Weißen alten Mannes sentimentaler Rückblick auf Kindheit und Jugend
Steven Spielberg, der mit Tony Kushner auch das Drehbuch geschrieben hat, malt sich mit bekannt feiner und vornehmen Kinohandschrift seine Kindheit in den frühen 50ern und seine Jugend in den frühen 60ern kinoweich und kinogesättigt aus.
Erst kommt das Kino, dann das Judentum. Der Film fängt 1952 an, da dürfte Steven etwa 6 Jahre alt gewesen sein. Die Familie geht ins Kino, schaut sich einen Katastrophenfilm an, eine Zugkatastrophe wie jüngst im Weißes Rauschen von Belang war.
Ein Zug fährt in einen PKW rein und entgleist. Junior Sam, so nennt sich der junge Spielberg, wird zu Weihnachten eine elektrische Eisenbahn geschenkt bekommen, wohl mehr aus Vaters (Paul Dano) Interesse daran, und er wird davon träumen, den Unfall nachzustellen.
Mutter (Michelle Williams) hat die blendende Idee, damit die teuren Züge nicht dauernd kaputt gehen, den Unfall einmal zu filmen, die Familie verfügt über die nötigen Apparaturen, damit Sam das Geschehen immer wieder anschauen kann. Ihn haben Katastrophenfilme – später Indianerfilme – geprägt.
Das Genre des Biopic oder der Familiengeschichte ist nicht das, womit Spielberg seine größten Erfolge gehabt hat. Es kommt bei ihm alles wie in einem geleckten Hochglanzmagazin daher, Dreck ist nicht dreckig, alles ist filmschön und auch eine Prügelei sieht mehr nach Choreographie, denn nach brutaler Gewalt aus; insofern ein schmerzfreies Movie, wenn man mit einem der jüngeren Autobiopics vergleicht, mit Zeiten des Umbruchs von James Grey, einer deutlich präziseren, auch psychologischen Beobachtung, auch durch die Auswahl des Castes und entsprechend schmerzhaft.

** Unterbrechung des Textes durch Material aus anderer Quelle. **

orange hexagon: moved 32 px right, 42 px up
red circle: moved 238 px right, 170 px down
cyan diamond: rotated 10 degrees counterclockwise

Bei der Familie Fabelman gibt es eine bemerkenswerte Ménage-a-trois, praktisch mit ihnen zusammen lebt Onkel Bennie (Seth Rogen); der gehört zur Familie, Vaters bester Freund. Aber da wird noch mehr zu finden sein, was in den 60ern, wenn die Familie in Arizona wohnt und der halbwüchsige Sammy (Gabriel La Belle) mit seinen Geschwistern und Freunden Indianerfilme dreht.

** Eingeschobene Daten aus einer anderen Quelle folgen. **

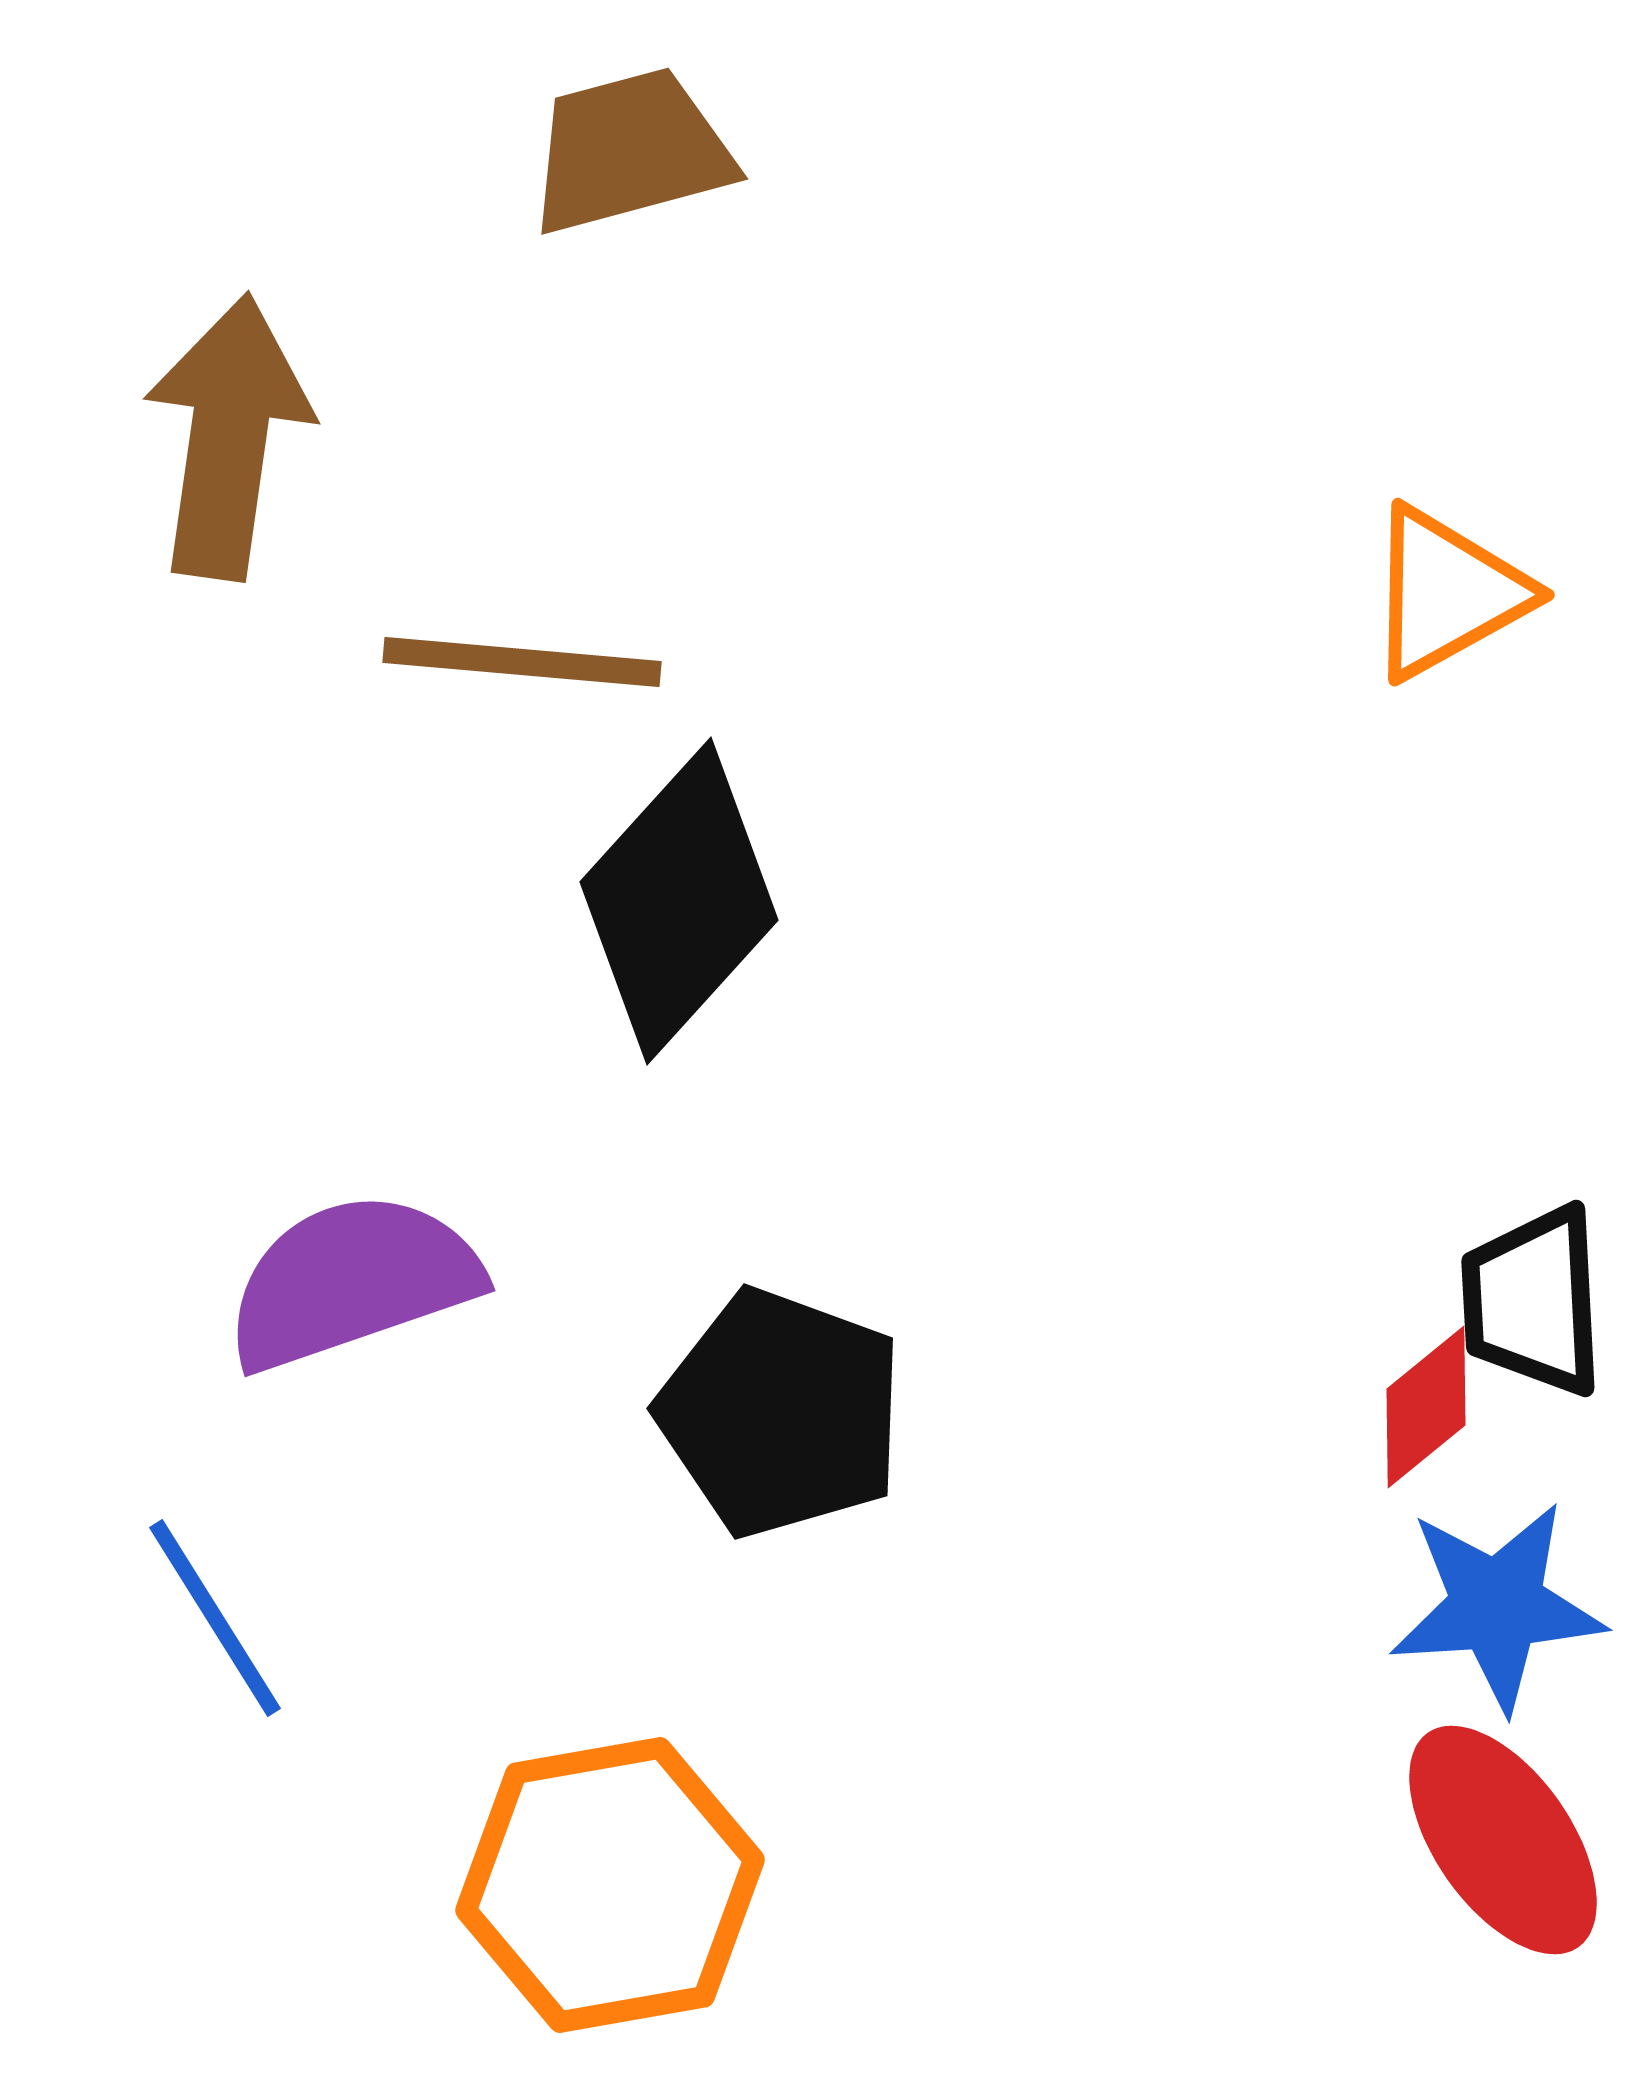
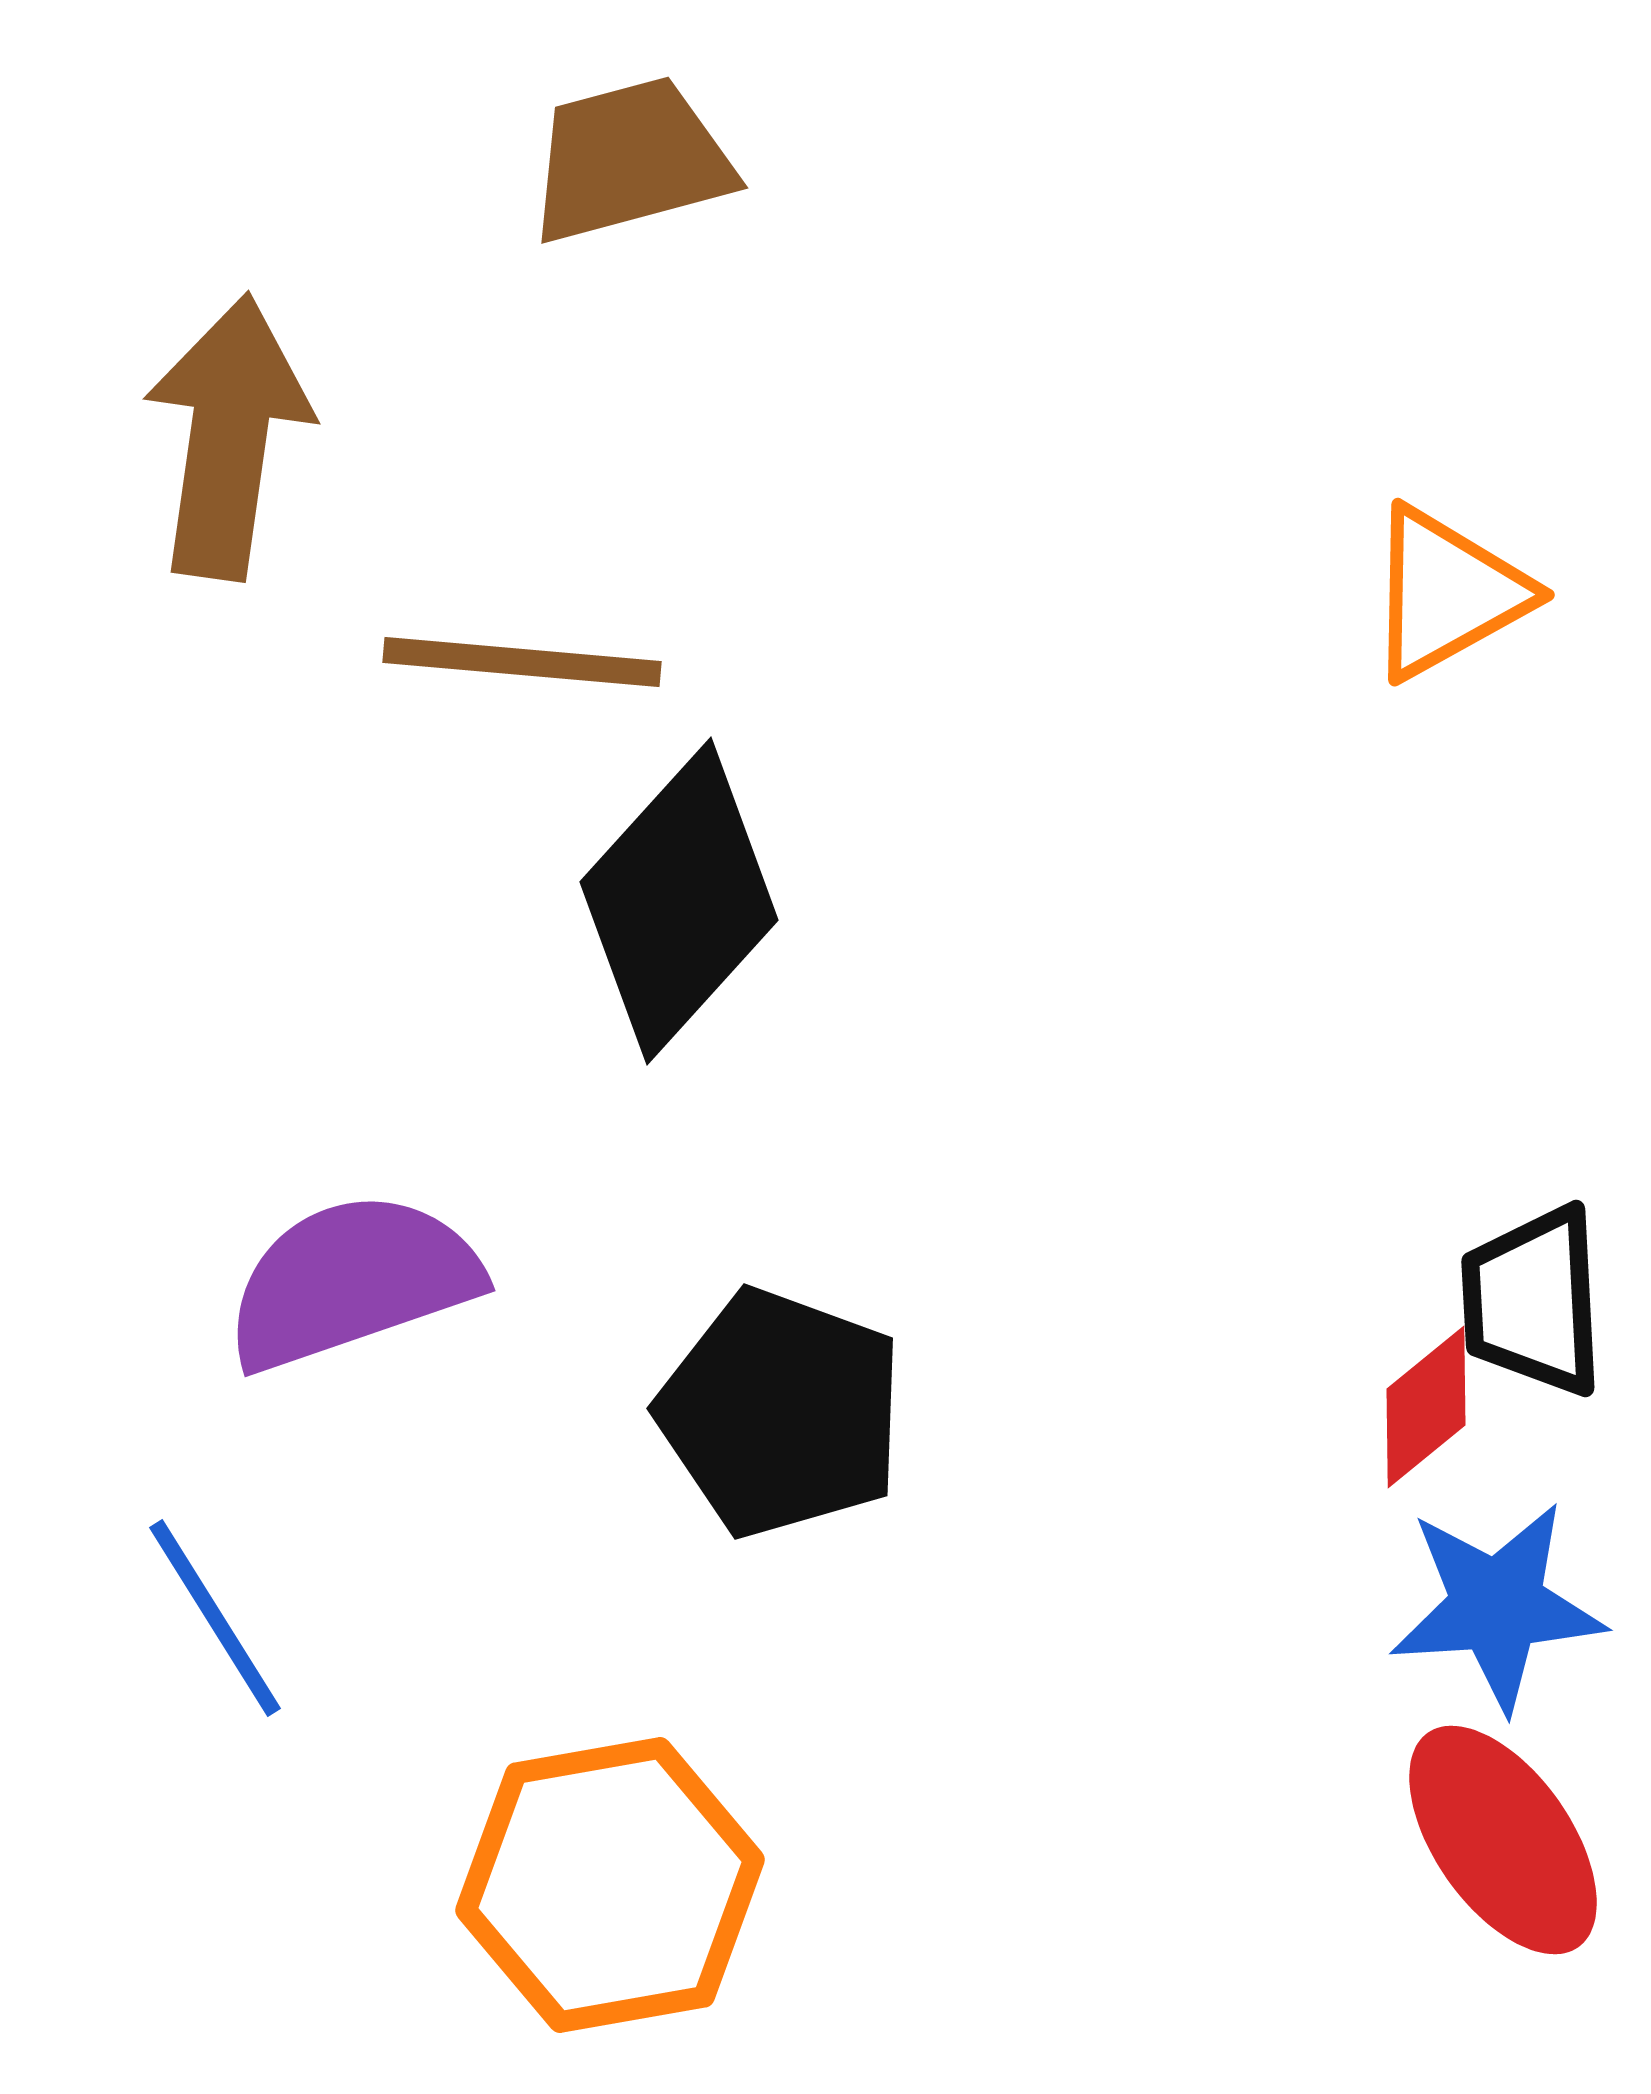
brown trapezoid: moved 9 px down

Spielberg ist wie immer sehr präzise in der Darstellung der technischen Gegebenheiten zum Thema Kino; auch jede Menge Vorbilder sind in Plakaten anzutreffen. Geschmerzt muss ihn haben, dass wie die Familie wegen Vaters Karriere (Computer) nach Kalifornien gezogen ist, er von den Mitschülern als Jude gehänselt und diskriminiert wurde; ein Schmerz, den Spielberg bis heute nicht verarbeitet zu haben scheint – nebst der Geschichte mit Onkel Bennie und der Trennung der Eltern.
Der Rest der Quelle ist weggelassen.